**Work instructions:** Everything in the records below goes into the copy exactly, except the pictures.

Start of Material for the task

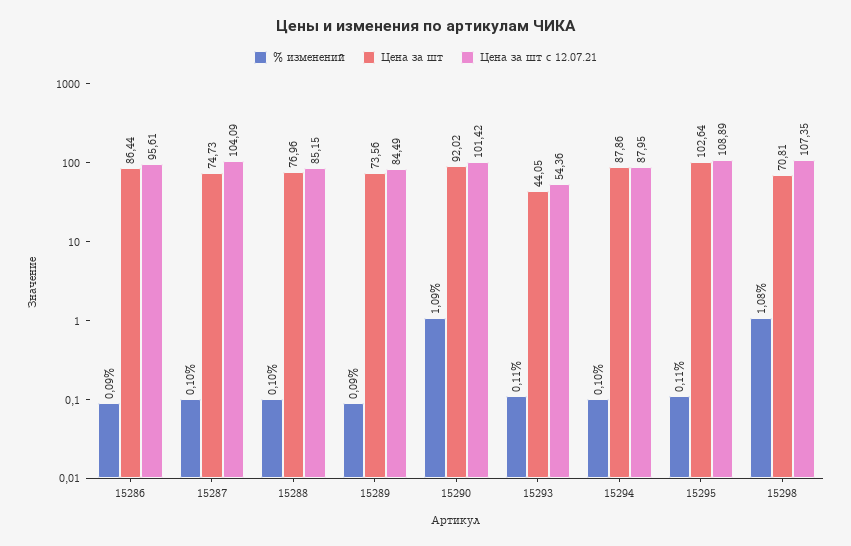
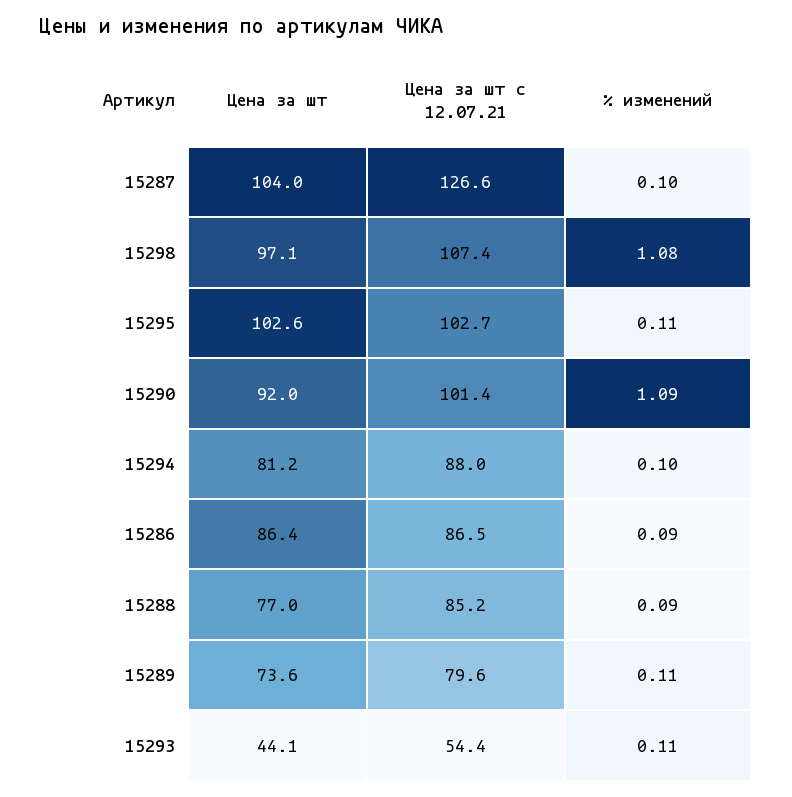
  {
    "% изменений": {
      "15286": 0.09,
      "15287": 0.1,
-     "15288": 0.1,
+     "15288": 0.09,
-     "15289": 0.09,
+     "15289": 0.11,
      "15290": 1.09,
      "15293": 0.11,
      "15294": 0.1,
      "15295": 0.11,
      "15298": 1.08
    },
    "Цена за шт": {
      "15286": 86.44,
-     "15287": 74.73,
+     "15287": 104,
      "15288": 76.96,
      "15289": 73.56,
      "15290": 92.02,
      "15293": 44.05,
-     "15294": 87.86,
+     "15294": 81.2,
      "15295": 102.64,
-     "15298": 70.81
+     "15298": 97.1
    },
    "Цена за шт с 12.07.21": {
-     "15286": 95.61,
+     "15286": 86.5,
-     "15287": 104.09,
+     "15287": 126.6,
      "15288": 85.15,
-     "15289": 84.49,
+     "15289": 79.6,
      "15290": 101.42,
      "15293": 54.36,
      "15294": 87.95,
-     "15295": 108.89,
+     "15295": 102.7,
      "15298": 107.35
    }
  }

End of Material for the task

**Solution for this problem:**
  {
    "% изменений": {
      "15286": 0.09,
      "15287": 0.1,
-     "15288": 0.1,
+     "15288": 0.09,
-     "15289": 0.09,
+     "15289": 0.11,
      "15290": 1.09,
      "15293": 0.11,
      "15294": 0.1,
      "15295": 0.11,
      "15298": 1.08
    },
    "Цена за шт": {
      "15286": 86.44,
-     "15287": 74.73,
+     "15287": 104,
      "15288": 76.96,
      "15289": 73.56,
      "15290": 92.02,
      "15293": 44.05,
-     "15294": 87.86,
+     "15294": 81.2,
      "15295": 102.64,
-     "15298": 70.81
+     "15298": 97.1
    },
    "Цена за шт с 12.07.21": {
-     "15286": 95.61,
+     "15286": 86.5,
-     "15287": 104.09,
+     "15287": 126.6,
      "15288": 85.15,
-     "15289": 84.49,
+     "15289": 79.6,
      "15290": 101.42,
      "15293": 54.36,
      "15294": 87.95,
-     "15295": 108.89,
+     "15295": 102.7,
      "15298": 107.35
    }
  }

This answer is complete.